■ What the exercise asks: Display each line in the rows below that contains the string "True".

■ Records for the exercise:
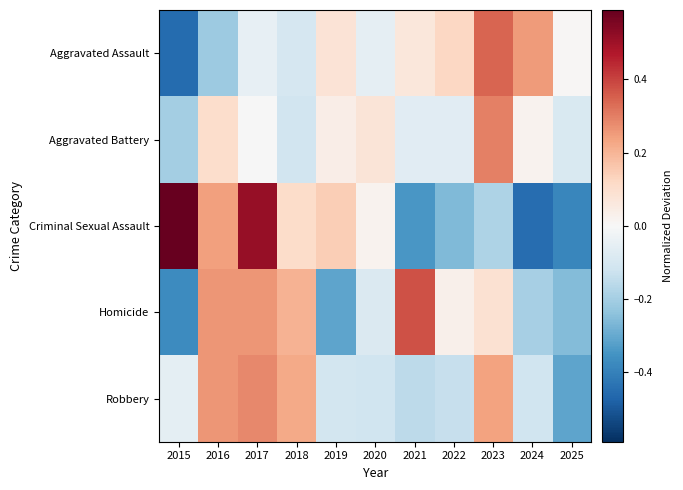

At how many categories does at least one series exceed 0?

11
...
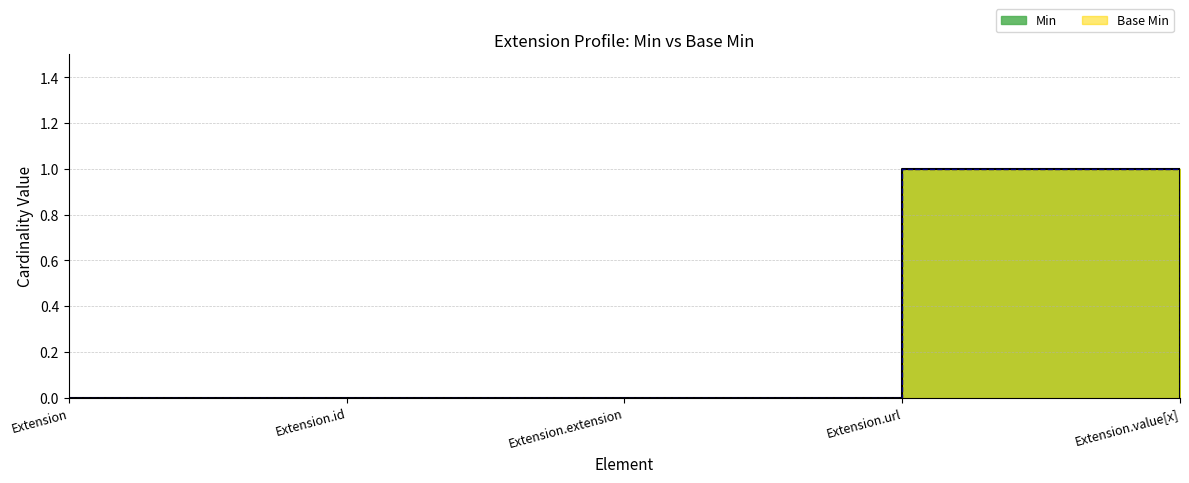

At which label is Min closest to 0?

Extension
==
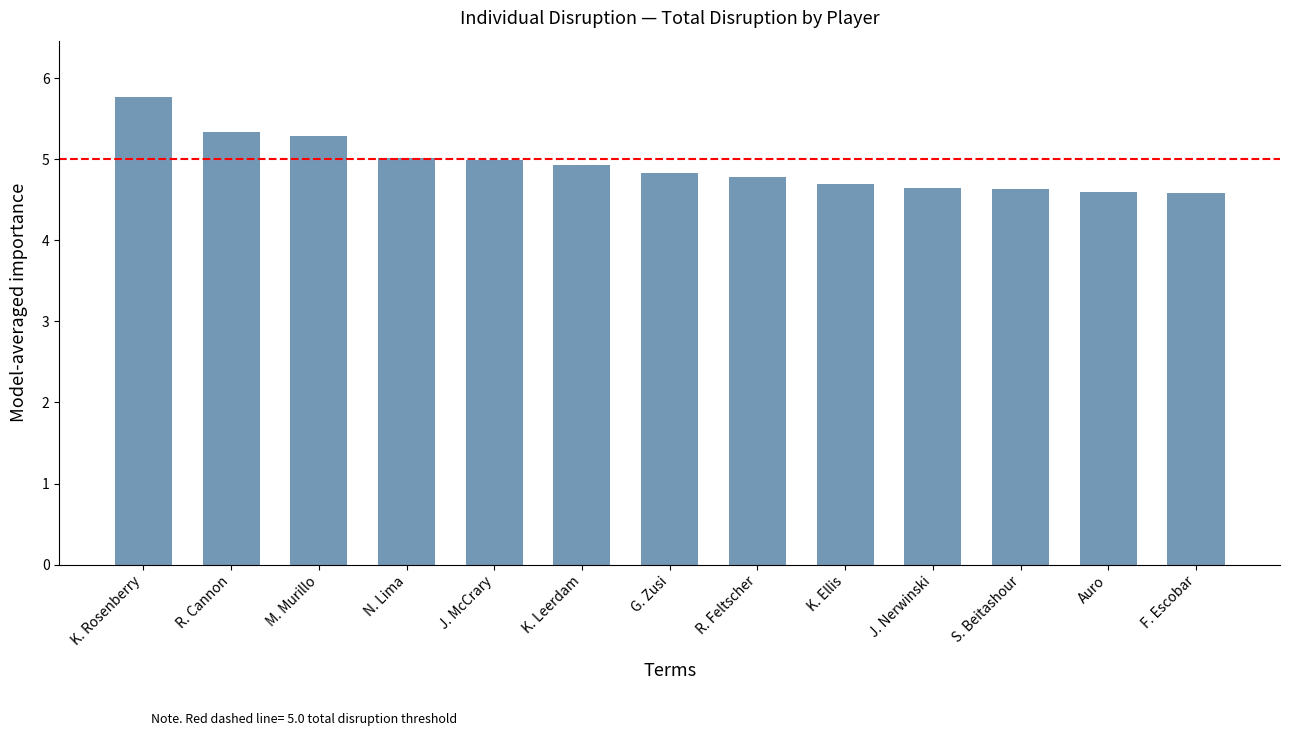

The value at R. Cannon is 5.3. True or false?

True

■ Answer space:
The value at R. Cannon is 5.3. True or false?
True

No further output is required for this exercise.